## [PROBLEM TO WORK ON]
Only one portion of the data is to be written out: from the line bearing "part: (335, 597) -> (340, 698), moved" through the line bearing "text: (1259, 305) -> (670, 167), moved". Write it exactly as it appears.

Coordinate mapping data:
━━━━
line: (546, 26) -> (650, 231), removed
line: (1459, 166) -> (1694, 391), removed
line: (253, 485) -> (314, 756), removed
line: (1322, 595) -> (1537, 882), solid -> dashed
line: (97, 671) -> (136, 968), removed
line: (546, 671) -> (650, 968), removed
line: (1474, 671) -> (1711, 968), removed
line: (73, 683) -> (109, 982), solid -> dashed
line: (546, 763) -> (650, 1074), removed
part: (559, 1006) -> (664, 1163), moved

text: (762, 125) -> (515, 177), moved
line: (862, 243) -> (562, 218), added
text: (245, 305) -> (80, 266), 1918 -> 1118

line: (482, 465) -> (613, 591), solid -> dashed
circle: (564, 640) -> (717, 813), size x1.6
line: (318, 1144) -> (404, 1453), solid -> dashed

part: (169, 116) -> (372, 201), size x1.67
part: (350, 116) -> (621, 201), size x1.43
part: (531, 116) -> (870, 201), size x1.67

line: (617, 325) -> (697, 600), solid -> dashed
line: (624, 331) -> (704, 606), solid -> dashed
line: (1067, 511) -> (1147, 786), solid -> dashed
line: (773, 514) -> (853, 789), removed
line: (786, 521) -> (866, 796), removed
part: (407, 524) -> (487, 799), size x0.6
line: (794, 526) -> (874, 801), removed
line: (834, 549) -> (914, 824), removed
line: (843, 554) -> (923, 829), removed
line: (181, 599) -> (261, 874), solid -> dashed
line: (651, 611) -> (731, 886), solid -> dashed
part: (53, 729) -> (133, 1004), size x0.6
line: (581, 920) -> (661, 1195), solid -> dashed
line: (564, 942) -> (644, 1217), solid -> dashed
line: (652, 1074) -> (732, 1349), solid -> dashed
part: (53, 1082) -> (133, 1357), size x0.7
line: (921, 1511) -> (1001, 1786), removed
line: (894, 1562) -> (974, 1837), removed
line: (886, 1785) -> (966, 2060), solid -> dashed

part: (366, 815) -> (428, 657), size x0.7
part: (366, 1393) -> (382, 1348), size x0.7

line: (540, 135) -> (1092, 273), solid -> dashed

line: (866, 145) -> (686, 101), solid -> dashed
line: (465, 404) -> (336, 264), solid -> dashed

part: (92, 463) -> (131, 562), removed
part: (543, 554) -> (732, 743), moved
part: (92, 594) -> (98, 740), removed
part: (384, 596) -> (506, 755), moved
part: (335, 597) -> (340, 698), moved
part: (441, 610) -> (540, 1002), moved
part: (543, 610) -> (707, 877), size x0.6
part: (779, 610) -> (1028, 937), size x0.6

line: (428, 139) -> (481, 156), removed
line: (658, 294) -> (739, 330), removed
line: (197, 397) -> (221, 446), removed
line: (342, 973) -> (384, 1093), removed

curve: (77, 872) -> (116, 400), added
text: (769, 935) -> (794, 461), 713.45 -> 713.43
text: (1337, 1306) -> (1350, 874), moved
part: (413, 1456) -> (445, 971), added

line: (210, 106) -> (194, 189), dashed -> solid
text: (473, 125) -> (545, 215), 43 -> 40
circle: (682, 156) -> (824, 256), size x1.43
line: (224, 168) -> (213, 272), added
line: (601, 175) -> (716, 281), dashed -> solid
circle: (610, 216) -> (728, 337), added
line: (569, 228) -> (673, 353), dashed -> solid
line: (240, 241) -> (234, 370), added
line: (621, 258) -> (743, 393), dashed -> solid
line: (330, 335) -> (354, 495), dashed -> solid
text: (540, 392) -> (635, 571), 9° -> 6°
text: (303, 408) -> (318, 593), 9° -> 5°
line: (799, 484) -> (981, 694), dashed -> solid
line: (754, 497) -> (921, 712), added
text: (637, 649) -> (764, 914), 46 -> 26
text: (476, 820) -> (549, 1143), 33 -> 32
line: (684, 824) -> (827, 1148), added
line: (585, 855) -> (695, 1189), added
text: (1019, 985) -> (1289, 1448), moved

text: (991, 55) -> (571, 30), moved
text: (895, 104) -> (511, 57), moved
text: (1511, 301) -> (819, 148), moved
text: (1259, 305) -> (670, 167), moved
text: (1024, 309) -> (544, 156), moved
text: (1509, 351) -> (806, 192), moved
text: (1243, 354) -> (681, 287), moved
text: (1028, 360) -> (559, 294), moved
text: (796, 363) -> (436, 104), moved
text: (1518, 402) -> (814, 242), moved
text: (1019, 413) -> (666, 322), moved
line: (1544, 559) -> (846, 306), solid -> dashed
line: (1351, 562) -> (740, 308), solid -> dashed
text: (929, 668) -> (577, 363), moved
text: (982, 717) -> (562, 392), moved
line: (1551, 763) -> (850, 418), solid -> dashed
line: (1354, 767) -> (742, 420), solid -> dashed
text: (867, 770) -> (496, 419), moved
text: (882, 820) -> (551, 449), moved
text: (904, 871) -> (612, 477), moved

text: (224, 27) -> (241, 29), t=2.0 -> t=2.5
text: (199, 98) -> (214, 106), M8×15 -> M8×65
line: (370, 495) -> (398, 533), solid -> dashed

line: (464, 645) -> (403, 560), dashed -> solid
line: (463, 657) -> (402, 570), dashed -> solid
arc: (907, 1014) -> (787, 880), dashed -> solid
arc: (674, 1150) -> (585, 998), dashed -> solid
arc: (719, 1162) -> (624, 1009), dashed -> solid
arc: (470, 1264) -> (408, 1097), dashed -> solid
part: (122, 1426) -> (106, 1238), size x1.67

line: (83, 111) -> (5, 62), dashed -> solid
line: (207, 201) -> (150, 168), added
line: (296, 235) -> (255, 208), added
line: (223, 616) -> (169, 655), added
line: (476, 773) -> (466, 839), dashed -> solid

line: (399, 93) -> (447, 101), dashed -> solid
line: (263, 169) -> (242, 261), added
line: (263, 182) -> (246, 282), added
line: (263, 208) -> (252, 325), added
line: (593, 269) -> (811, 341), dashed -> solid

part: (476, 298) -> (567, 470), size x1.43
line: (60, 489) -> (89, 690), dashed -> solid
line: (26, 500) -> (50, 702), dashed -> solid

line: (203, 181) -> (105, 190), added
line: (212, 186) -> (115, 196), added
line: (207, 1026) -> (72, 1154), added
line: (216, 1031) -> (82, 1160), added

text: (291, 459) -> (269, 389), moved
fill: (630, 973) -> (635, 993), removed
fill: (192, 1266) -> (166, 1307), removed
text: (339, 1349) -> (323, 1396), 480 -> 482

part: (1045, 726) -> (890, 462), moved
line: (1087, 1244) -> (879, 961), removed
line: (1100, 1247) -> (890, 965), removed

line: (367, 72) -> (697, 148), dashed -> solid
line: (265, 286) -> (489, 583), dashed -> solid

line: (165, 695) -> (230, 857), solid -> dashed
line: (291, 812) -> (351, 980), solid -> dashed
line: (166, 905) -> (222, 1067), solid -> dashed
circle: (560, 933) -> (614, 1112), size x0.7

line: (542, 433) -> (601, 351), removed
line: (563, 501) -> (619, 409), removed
━━━━
## [OUTPUT OF THE EXERCISE]
part: (335, 597) -> (340, 698), moved
part: (441, 610) -> (540, 1002), moved
part: (543, 610) -> (707, 877), size x0.6
part: (779, 610) -> (1028, 937), size x0.6

line: (428, 139) -> (481, 156), removed
line: (658, 294) -> (739, 330), removed
line: (197, 397) -> (221, 446), removed
line: (342, 973) -> (384, 1093), removed

curve: (77, 872) -> (116, 400), added
text: (769, 935) -> (794, 461), 713.45 -> 713.43
text: (1337, 1306) -> (1350, 874), moved
part: (413, 1456) -> (445, 971), added

line: (210, 106) -> (194, 189), dashed -> solid
text: (473, 125) -> (545, 215), 43 -> 40
circle: (682, 156) -> (824, 256), size x1.43
line: (224, 168) -> (213, 272), added
line: (601, 175) -> (716, 281), dashed -> solid
circle: (610, 216) -> (728, 337), added
line: (569, 228) -> (673, 353), dashed -> solid
line: (240, 241) -> (234, 370), added
line: (621, 258) -> (743, 393), dashed -> solid
line: (330, 335) -> (354, 495), dashed -> solid
text: (540, 392) -> (635, 571), 9° -> 6°
text: (303, 408) -> (318, 593), 9° -> 5°
line: (799, 484) -> (981, 694), dashed -> solid
line: (754, 497) -> (921, 712), added
text: (637, 649) -> (764, 914), 46 -> 26
text: (476, 820) -> (549, 1143), 33 -> 32
line: (684, 824) -> (827, 1148), added
line: (585, 855) -> (695, 1189), added
text: (1019, 985) -> (1289, 1448), moved

text: (991, 55) -> (571, 30), moved
text: (895, 104) -> (511, 57), moved
text: (1511, 301) -> (819, 148), moved
text: (1259, 305) -> (670, 167), moved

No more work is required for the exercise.